For everyday life, the following five rules of thumb are helpful:

  1. Avoid crowded places (more than 5-10 people). The more people are grouped together, the higher the probability that a superspreader is present who emits infectious particles tens or hundreds times more than a ‘normally’ contagious individual. Avoid funerals, and postpone religious services including weddings, baptisms, circumcisions, as well as team sports and choir singing until after the pandemic.
  2. Avoid in particular crowded and closed spaces (even worse: air-conditioned closed places where ‘old air’ is being moved around). In a room where a SARS-CoV-2 infected individual is coughing frequently, viable virus can be isolated from samples collected 2 to 4,8 meters away. Strangers or unacquainted persons should not meet in crowded or closed spaces.
  3. Avoid in all circumstances crowded, closed and noisy spaces where people must shout to communicate. Shouting or speaking loudly emits a continuous flow of aerosols that linger in the air for minutes. Intimate conversation in a noisy and crowded room, with people shouting at one another at a distance of 30 centimeters, inhaling deep into theirs lungs the exhalations of the person they are speaking to/shouting at for 5, 10, 20 minutes or longer is, from the virus’s point of view, the best conceivable transmission setting. Noise from machines or music around people grouped in a closed environment also creates the perfect setting for a superspreader event.
  4. Outside crowded, closed or noisy spaces, keep a distance of 2 meters to other people.
  5. Always wear a fask mask in public spaces. A face mask is a highly effective low-tech solution that can help contain local SARS-CoV-2 outbreaks. Face masks are not new to medicine – surgeons have been using them for more than a century. Next time you are unhappy when wearing a face mask, watch this video and enjoy the fact that unlike the doctors who might one day treat you for COVID-19 or other ailments, you won’t never have to put on and remove protective gear in a hospital.
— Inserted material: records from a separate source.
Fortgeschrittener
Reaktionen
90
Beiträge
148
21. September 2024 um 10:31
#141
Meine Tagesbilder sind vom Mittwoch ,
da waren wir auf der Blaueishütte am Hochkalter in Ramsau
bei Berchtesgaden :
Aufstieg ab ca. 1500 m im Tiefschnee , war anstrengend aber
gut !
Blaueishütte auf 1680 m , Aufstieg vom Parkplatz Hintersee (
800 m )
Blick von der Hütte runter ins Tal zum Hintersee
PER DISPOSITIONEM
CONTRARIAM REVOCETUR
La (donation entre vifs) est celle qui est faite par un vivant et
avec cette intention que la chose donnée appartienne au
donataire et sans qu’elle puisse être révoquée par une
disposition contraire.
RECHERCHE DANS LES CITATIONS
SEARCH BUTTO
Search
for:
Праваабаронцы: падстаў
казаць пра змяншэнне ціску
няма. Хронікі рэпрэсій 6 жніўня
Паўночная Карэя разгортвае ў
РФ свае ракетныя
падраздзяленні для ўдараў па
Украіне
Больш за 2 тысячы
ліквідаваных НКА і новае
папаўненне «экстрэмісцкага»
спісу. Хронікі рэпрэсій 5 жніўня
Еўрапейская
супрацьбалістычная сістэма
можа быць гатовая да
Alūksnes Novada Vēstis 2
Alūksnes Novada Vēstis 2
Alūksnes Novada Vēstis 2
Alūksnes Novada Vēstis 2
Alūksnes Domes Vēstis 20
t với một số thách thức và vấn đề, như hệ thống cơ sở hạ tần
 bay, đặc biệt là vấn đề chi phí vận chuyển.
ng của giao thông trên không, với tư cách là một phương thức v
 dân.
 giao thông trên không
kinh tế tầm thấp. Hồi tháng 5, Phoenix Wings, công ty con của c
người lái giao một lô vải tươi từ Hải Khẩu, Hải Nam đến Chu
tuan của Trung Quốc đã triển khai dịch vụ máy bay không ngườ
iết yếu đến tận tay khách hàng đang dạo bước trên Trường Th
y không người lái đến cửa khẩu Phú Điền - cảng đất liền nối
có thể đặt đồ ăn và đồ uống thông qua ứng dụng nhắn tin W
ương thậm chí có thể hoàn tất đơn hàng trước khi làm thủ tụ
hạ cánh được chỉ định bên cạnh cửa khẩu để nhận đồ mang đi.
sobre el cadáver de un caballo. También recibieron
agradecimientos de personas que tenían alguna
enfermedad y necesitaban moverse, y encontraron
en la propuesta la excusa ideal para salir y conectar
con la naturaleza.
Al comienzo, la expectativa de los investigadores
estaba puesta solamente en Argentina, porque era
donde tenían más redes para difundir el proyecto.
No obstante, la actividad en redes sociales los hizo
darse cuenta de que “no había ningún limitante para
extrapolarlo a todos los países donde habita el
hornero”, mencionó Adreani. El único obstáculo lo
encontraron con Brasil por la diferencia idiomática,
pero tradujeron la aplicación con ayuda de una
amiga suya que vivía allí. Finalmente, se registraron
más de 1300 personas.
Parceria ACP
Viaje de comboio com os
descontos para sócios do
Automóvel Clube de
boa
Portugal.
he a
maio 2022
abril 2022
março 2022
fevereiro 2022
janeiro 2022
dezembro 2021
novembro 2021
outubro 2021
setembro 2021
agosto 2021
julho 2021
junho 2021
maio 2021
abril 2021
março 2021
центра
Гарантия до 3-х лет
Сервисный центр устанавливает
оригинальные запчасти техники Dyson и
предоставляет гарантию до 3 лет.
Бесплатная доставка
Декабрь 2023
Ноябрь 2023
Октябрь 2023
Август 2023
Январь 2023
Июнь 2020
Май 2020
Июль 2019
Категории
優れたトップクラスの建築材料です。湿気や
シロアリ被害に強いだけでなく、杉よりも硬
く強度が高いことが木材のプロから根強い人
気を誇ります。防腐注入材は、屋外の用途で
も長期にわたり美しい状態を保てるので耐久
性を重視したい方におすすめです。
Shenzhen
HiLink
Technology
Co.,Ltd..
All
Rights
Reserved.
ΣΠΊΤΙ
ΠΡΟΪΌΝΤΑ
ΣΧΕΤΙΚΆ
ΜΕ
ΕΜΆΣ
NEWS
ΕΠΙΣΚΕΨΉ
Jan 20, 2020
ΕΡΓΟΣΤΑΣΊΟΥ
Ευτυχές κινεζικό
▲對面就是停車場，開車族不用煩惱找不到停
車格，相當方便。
Those who doubt the effectiveness of face masks might extract precious information from Figure 2. The cumulative number of confirmed COVID-19 cases in different countries – presented per million population – is intriguing. What did Japan, South Korea, Taiwan and Vietnam right that the other countries didn’t? The most probable explanation is

  • Better testing
  • Efficient contract tracing and isolation
  • Early use of face masks



Figure 2. Cumulative confirmed COVID-19 cases per million people. What did Japan, South Korea, Taiwan and Vietnam do right that the other countries didn’t? Better testing, efficient contract tracing and isolation, and early use of face masks. Source: Our World in Data.